I’ve seen them before, but his one in my little 12’ x 12’ water garden is a big MF, the shell about a foot long. I poked him with a pole last night and just pissed him off.
I figure to buy a big net and move him to the creek this evening.
Any suggetions on preventing his biting my ass off and keeping him out of the pool?
Put him in a big bucket and take him to the river, exactly what Dave did to one on our driveway last night. No suggestions in the meantime, sorry.
BTW, I had never seen one before. It looked like a dinosaur from behind.
[Snapping Turtle]
Take me to the river,
Drop me in the water…
[/ST]
Sorry, couldn’t resist.
I say, eat the damn thing. Surely your friendly neighborhood search engine can lead you to a website with instructions on how to kill, dress, and cook snapping turtle. Just make sure you remove all the fat- I’ve heard turtle fat can make the meat pretty rank.
Let me know how it tastes.

☆ ☆ ☆ ☆ ☆ ☆ ☆

| Exercise goal |
Pick up the thread above about the snapping turtle in the backyard water garden and continue it after its last post.

| Excerpted data |
☆ ☆ ☆ ☆ ☆ ☆ ☆

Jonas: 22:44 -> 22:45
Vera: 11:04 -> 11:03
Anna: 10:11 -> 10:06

☆ ☆ ☆ ☆ ☆ ☆ ☆

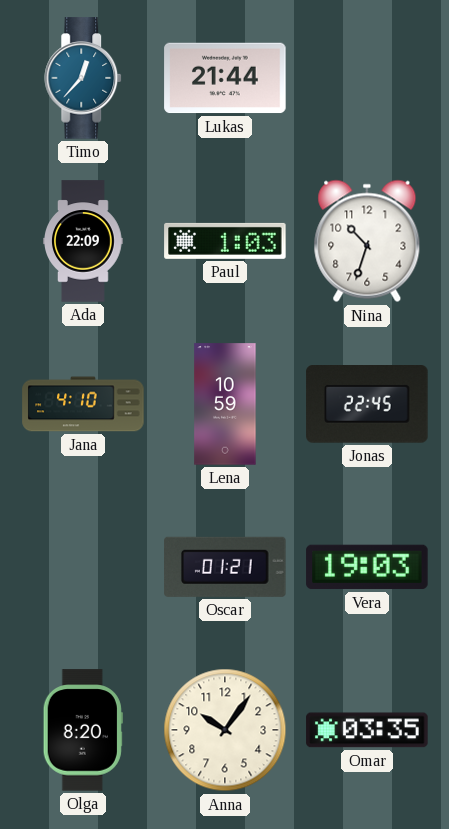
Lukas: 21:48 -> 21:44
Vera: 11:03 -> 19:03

☆ ☆ ☆ ☆ ☆ ☆ ☆

| Answer to the task |
Oh, Ferrous. That was terrible.
For handling him, hold him by the tail, or by the edges of his shell next to the tail; he shouldn’t be able to reach around and get you from there. And you might want to use a stout stick to keep his jaws occupied - if he’s busy biting the stick, he’s not biting you.
As to how to keep him out of your pool; I’m afraid you’re on your own for that one!
I’m with Thea Logica. Since you are in the south, I would imagine that it is legal season for them for you, at least it is in Mizurah. Best soup or stew you’ll ever eat. Just make sure it’s a regular snapper and not an alligator snapper. The 'gators are rather well protected by the law in most states, and besides, they are mean as all hell and can put a hurt on you. They have a neck like a snake. You’d be amazed at how far back they can reach with it to take a bite, and one that size can easily take a finger off. Scoop him up in a bucket or throw an old blanket or pillowcase around him and then relocate him.
Seriously though… turtle soup is the greatest.
My stepfather once removed one from our pond by getting it to bite down on a branch & then carried him away hanging from the branch.
My dad had a snapper as a pet for 21 years. I second the tail thing. They have very stong tails, grab em by the tail and they cant bite you or scratch you. If you grab by the hind edges of the shell they will scratch the hell out of you. Hind feet have VERY sharp claws.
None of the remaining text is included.